21/2 ; Zemaya

3.1K 714 22
                                    

"Menurut kamu, kalo ada orang yang suka sama kita, alasannya apa?" 

Zema bertanya ditengah kegiatannya merawat wajahnya dengan skincare yang sudah cocok sekali di wajahnya dan tentu saja sudah menanyakannya pada dokter kehamilannya. Hugo pulang pukul sembilan dan pria itu masih harus mengirimkan banyak perintah kepada Anjar. Demi projek besar pria itu rela pulang lebih larut, padahal biasanya Hugo paling malas mengikuti jam kerja kantor. Pria itu akan pulang lebih cepat pada hari biasanya, dan membiarkan beberapa orang pekerjanya di pabrik menyelesaikan tugas sesuai shift mereka. 

"Emang kalo suka sama orang butuh alasan, Em?" 

"Ya, aku nggak tahu. Kamu waktu sadar mulai suka sama aku itu karena apa?"

Hugo yang kebingungan menggaruk keningnya dan menatap sang istri dengan alis yang hampir menyatu. 

"Kenapa? Kamu nggak tahu kapan dan apa alasannya kamu suka sama aku?" 

Zema sudah siap membuat sarkasme pada suaminya ketika menyadari Hugo kebingungan. Namun, pria itu lebih dulu menggeleng dan menjawab pelan. 

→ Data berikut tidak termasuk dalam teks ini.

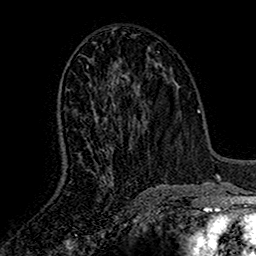
Breast MRI (dynamic contrast-enhanced), one axial slice. Slice 74 of 160 in the series (ordered by position). Cropped to one breast. Dynamic contrast-enhanced series, time point 2 of 7 at this slice position (early post-contrast). 1.5 T. TE 2.7 ms, TR 5.5 ms. 256 × 256 image matrix. Female patient.
Structures marked on this image (semi-automatic segmentation, software-assisted and operator-edited):
- enhancing-tissue mask used for the functional tumour volume (all voxels passing the contrast-enhancement thresholds inside the analysis volume; usually the tumour): bounding box [x1, y1, x2, y2] px = [66, 84, 139, 181]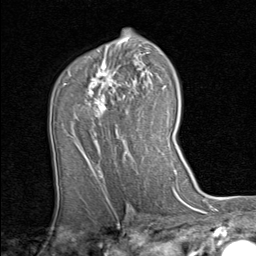
Breast MRI (dynamic contrast-enhanced), one axial slice. Slice 52 of 80 in the series (ordered by position). Cropped to one breast. Dynamic contrast-enhanced series, time point 2 of 8 at this slice position (early post-contrast). 1.5 T. TE 1.7 ms, TR 4.5 ms. 2 mm slice thickness. 256 × 256 image matrix, field of view 180 × 180 mm. Female patient.
Annotated regions visible in this slice (semi-automatic segmentation, software-assisted and operator-edited):
- enhancing-tissue mask used for the functional tumour volume (all voxels passing the contrast-enhancement thresholds inside the analysis volume; usually the tumour): box from (x=83, y=63) to (x=144, y=157) px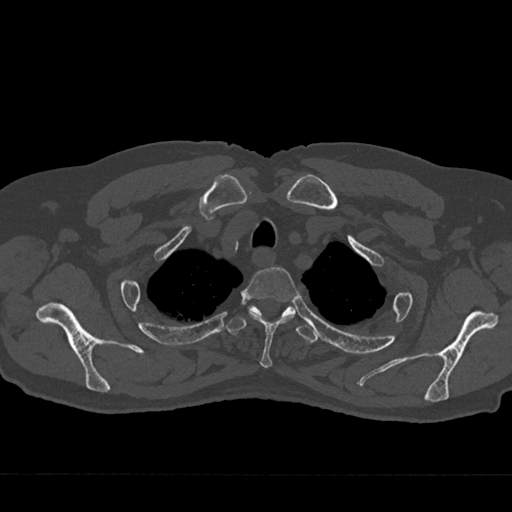
CT including the spine, one axial slice; position 594 of 797 along the scan axis; reconstruction kernel Br40s/3; bone window (W 1800 / L 400 HU); 0.5 mm slice thickness; 512 × 512 image matrix. Patient: male, 75 years. Case-level facts recorded for this patient, not image findings: primary cancer: renal; vertebrae with lytic lesions (as recorded): T4.
Structures marked on this image (semi-automatically segmented with operator editing):
- T2 vertebra: bounding box (x1, y1, x2, y2) in pixels: (242, 267, 299, 368)
- T3 vertebra: (226, 306, 318, 343)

"Aku bukannya nggak tahu, cuma karena kita dijodohin, bukan rasa suka yang langsung aku punya buat kamu. Hubungan kita itu nggak mudah buat dijelasin kalo soal rincian perasaan. Pasangan lain bisa aja suka dulu, terus cinta, terus akhirnya nikah. Ada juga yang jatuh cinta pandangan pertama tanpa perlu suka atau kenal. Sedangkan aku mulai suka ke kamu itu karena kebiasaan hidup bersama kamu, Em."

Zema terdiam dan menatap pantulan wajahnya di cermin rias. Penjelasan suaminya memang betul, mereka mungkin tidak menyadari rasa suka itu karena yang mereka punya adalah rasa saling terbiasa. Kebiasaan saling bersama itulah yang membuat mereka akhirnya sadar sudah jatuh cinta dan tak mau terpisah satu sama lain. Mereka berdua tidak memiliki kisah yang runut sebelum menikah. Tidak ada romantisme semacam itu sebelum mereka akhirnya menjadi suami dan istri. Tidak heran jika mereka berdua bingung menjawab bagaimana rasa suka bisa terjadi. 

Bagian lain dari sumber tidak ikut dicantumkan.